At the centre of the discussions of this multifaceted group were the internal reforms, the basis of the new post-Hitler order. The approach to foreign policy mentioned earlier points up the unique qualities but also the limitations of the Kreisau Circle: the break with nationalism; the movement towards a European internationalism rejecting both the French hegemony of Versailles and the old and new ideas on German hegemony; German-French and German-Polish understanding in the place of disputed territorial demands. These ideas were largely the work of the Socialists (Haubach, Leber and Reichwein); Leber had consistently maintained that the principles of economic cooperation and democratic domestic policy must also govern international relations. But Moltke and his friends, also departing from the historico-political traditional ideas of their class, spoke of the Europeanisation of political thought and of the need for revising the idea of the state as an end in itself. The problem of East German and East European nationality policies gave rise to the idea of a supranational, federalist solution. Moltke quite early had devoted himself to the problem of the minorities. This formed the basis on which cooperation with exponents of Socialist, internationalist concepts could be worked out. In some respects Moltke went even further by raising the seemingly utopian idea of the division of Germany and Europe into small, self-administered bodies. This type of radical federalism, which invoked the sovereignty of a European federation, meant a revolutionary break with nineteenth- and twentieth-century modes of thought, according to which the defence against ‘particularlism’ and support for the national unitary state was the highest law.

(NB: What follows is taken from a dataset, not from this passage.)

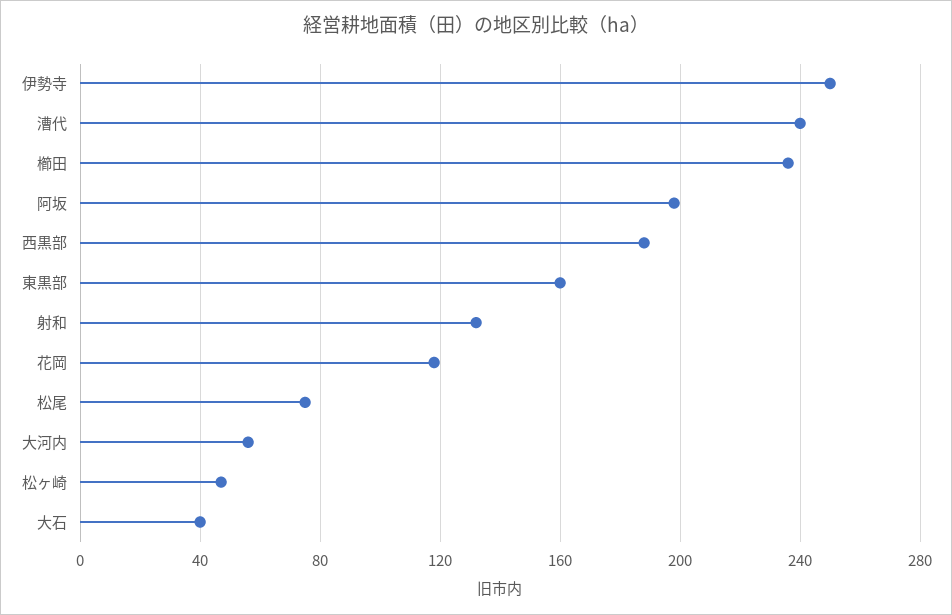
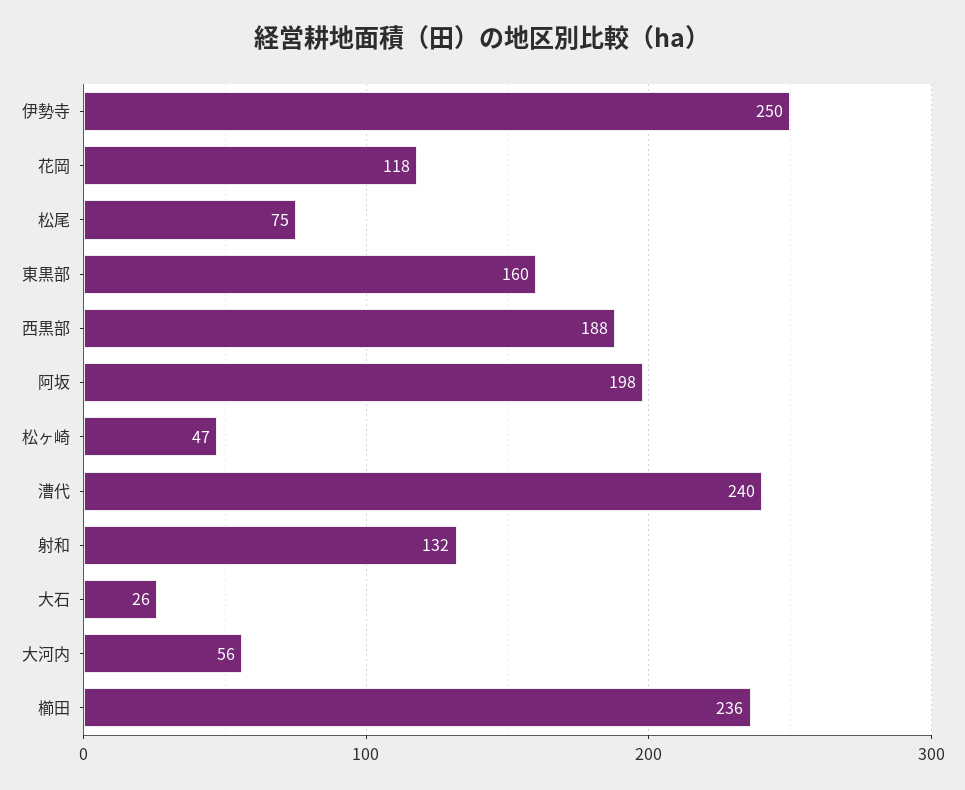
大石: 40 -> 26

The practical proposals of the Kreisau Circle lagged far behind such radical models. But even more ‘realistic’ supporters of a moderate national idea like Trott zu Solz made the preservation of the existing states dependent on a restricted sovereignty in favour of a European federation. While Moltke represented the most consistent moral and legalistic position and was highly critical of appeasement and its disregard of international principles of law in favour of national revisionism. Trott believed that concessions to the traditional national principle were indispensable. But in 1938 he, too, unlike Goerdeler, came out for the 1933 borders and against territorial claims; central to his idea of Europe was German-British cooperation. Beyond that, Trott expressly stressed the role of the working class, in which ‘a strong tradition of international cooperation and rational politics’ still lived on. Apparently he had in mind in particular the example of the United States, and he visualised a unified Europe with a common economic policy and citizenship, a ‘joint highest court’, and possibly also a European army. Leaving aside the question of whether or not some of the visionary details were realistic, the basic idea of a non-nationalist Europe in which neither a strong France nor a strong Germany would tip the scales offered a more constructive vision of the future and also more persuasive alternative to Hitler than the regressive ideas of Goerdeler. (My emphasis.)

This, I think, is where some of the origins of the EU lie. And definitely not in Nazi propaganda about a European union of states under German domination to fight communism. When Goddard, the Kippers and the other anti-EU fanatics spout that the EU was created by the Nazis, they’re flat out wrong. And revealing their own poisonous ultra-nationalism in the process.